I'm heading south out of I'm heading south out of Galt California today should I go on I5 or 99 pitching which is better for getting rides and getting their final destination Bakersfield area


----------



## Bedheadred (Nov 19, 2017)

My guess is you would have better luck on the 5 because of more traffic but I haven't hitched that part of Cali


----------



## Mongo (Nov 20, 2017)

If you're closer to the 99 just take it. A lot of people take 99 because they think there are less police on it. if your looking for a long haul go for 5. If you end up in stockton grab a shopping cart because you're probably gonna be a homebum for a bit


----------



## Coywolf (Nov 20, 2017)

If you are going to bakersfield, the 99 would be quicker, but if you get stuck anywhere along the way, you are STUCK.

Fresno, stockton, modesto, the prior post about turning into a homebum isint bullshit, those pplaces wont let you leave, at least on the 5 there are places with good on ramps and smaller towns.

People on the 5 are traveling a longer distance, and there is moe local traffic on the 99, also alot of agriculture traffic on the 99.

You could always goo to stockton and try to get a train going south, BNSF takes you directly to bakersfield (GM only)

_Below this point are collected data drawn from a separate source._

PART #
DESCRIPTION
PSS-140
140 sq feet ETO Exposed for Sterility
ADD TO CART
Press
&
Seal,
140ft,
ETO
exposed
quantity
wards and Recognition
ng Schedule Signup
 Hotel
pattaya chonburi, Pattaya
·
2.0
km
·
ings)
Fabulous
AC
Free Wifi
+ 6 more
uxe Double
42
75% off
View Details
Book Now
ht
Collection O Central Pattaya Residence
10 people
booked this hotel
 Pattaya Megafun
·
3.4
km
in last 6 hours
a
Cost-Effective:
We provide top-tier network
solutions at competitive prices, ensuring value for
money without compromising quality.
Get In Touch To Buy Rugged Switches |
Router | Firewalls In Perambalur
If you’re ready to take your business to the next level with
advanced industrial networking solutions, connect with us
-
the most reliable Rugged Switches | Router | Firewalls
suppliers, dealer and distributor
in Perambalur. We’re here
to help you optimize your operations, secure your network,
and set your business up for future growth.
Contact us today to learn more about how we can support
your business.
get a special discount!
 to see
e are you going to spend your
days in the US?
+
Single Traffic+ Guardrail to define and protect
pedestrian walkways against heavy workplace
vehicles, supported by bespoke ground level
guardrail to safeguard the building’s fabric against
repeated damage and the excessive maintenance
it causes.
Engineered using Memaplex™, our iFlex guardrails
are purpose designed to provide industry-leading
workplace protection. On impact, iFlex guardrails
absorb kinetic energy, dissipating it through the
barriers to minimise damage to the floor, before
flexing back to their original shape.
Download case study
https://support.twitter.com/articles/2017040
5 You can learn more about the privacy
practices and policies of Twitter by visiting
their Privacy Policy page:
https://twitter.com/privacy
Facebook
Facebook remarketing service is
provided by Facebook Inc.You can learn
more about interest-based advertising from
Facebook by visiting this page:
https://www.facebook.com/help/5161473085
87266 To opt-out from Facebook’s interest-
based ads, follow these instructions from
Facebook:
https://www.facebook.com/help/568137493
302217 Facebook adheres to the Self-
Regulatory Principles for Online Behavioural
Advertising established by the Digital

If you do fly a sign on the 99, id definitely make is say "Bakersfield" and not "South"


----------



## Sameer (Nov 22, 2017)

Before Interstate 5 there was 99! Some people travel on it because of nostalgia and some people travel on it because it's an easy way to go. People driving on Interstate 5 get on it in Los Angeles and don't stop driving for hours. It is likely that the 99 will be more successful for getting rides...


----------